Krystina Alarcon Carroll
April 21, 2025
RAW STORY

Baby (Shutterstock)
A “coalition of people want to see more babies born” in the U.S. — and President Donald Trump is takin note, according to a report from the New York Times.
The nation's birthrate in the United States has been falling since 2007 and Times reporter Caroline Kitchener called it, “A warning of a future in which a smaller workforce cannot support an aging population and the social safety net.” Adding, “If the birthrate is not turned around, [different groups] fear, the country’s economy could collapse and, ultimately, human civilization could be at risk.”
While on the campaign trail, Trump said he was going to make IVF cheaper and more accessible for Americans. Kitchener’s report claims, “Many in the movement have different reasons for wanting people to have more kids — and often disagree on how to get there.”
“I just think this administration is inherently pronatalist,” activist Simone Collins told the Times.

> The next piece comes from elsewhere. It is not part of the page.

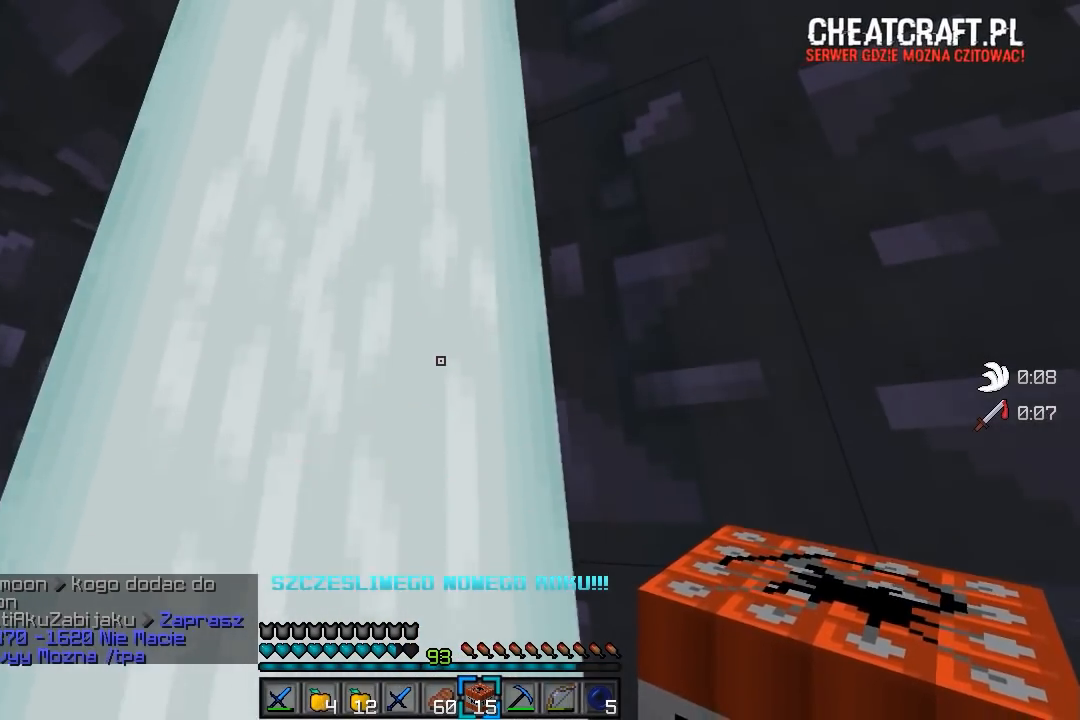
{"keys": [], "mouse": ["right"], "events": [[317, "mouse_right", "down"]]}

According to Kitchener’s report, “The Heritage Foundation has been researching the question for over two years and is preparing to release a report in the coming weeks on how it believes the administration and Congress should counter declining birth and marriage rates.”
She notes the foundation, “has also been prominent in efforts to shape what the White House might do on infertility and IVF. The group, which heralds its commitment to ‘protecting the unborn,’ is skeptical of the procedure.”

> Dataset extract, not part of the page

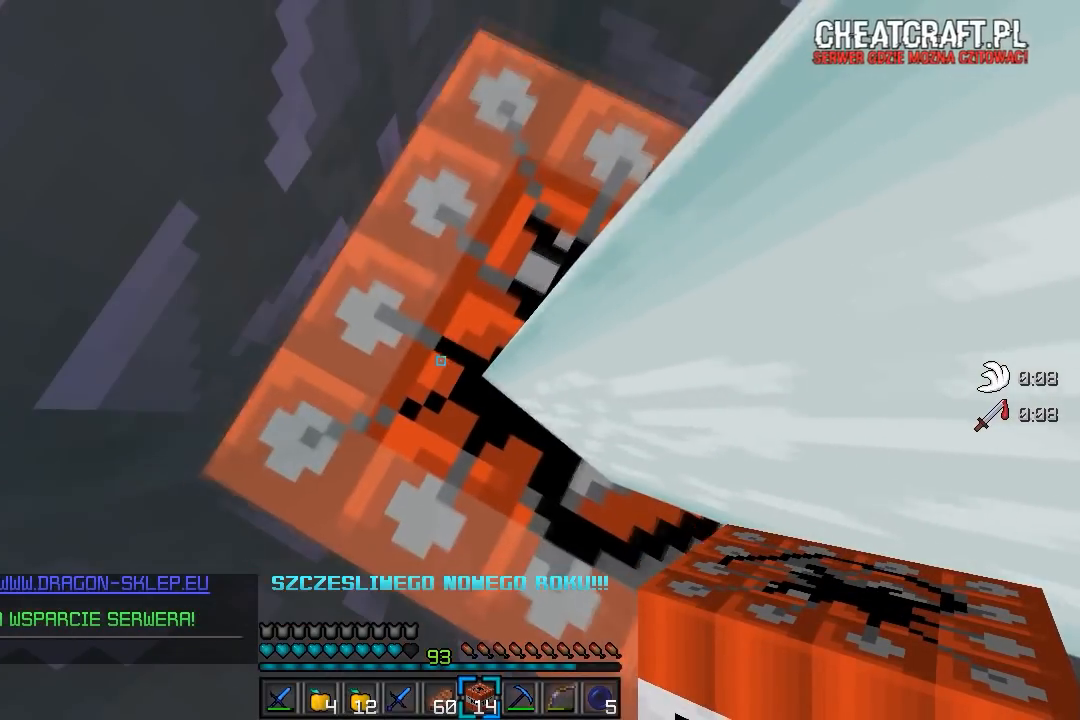
{"keys": [], "mouse": [], "events": []}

Emma Waters, a policy analyst at the Heritage Foundation, told the Times, “We need to channel the MAHA spirit and really dive deep into infertility. If the executive order’s goal is to increase access to infertility care, and keep costs down, the solution is not to push IVF for everyone.”
One approach Waters suggests includes “government funds to promote programs that educate women on their menstrual cycles and their ‘natural fertility,’ such as cycle-charting courses that many conservative Christian women use to try to prevent pregnancy without using birth control.”
However, The Times reports, there are medical associations that are skeptical of this approach.
These medical group claim the method is “‘political’ and not based in science.”
The report notes there is room for bipartisanship on this issue, “which brings together unlikely coalitions to push for better family policies or more funding for infertility issues.”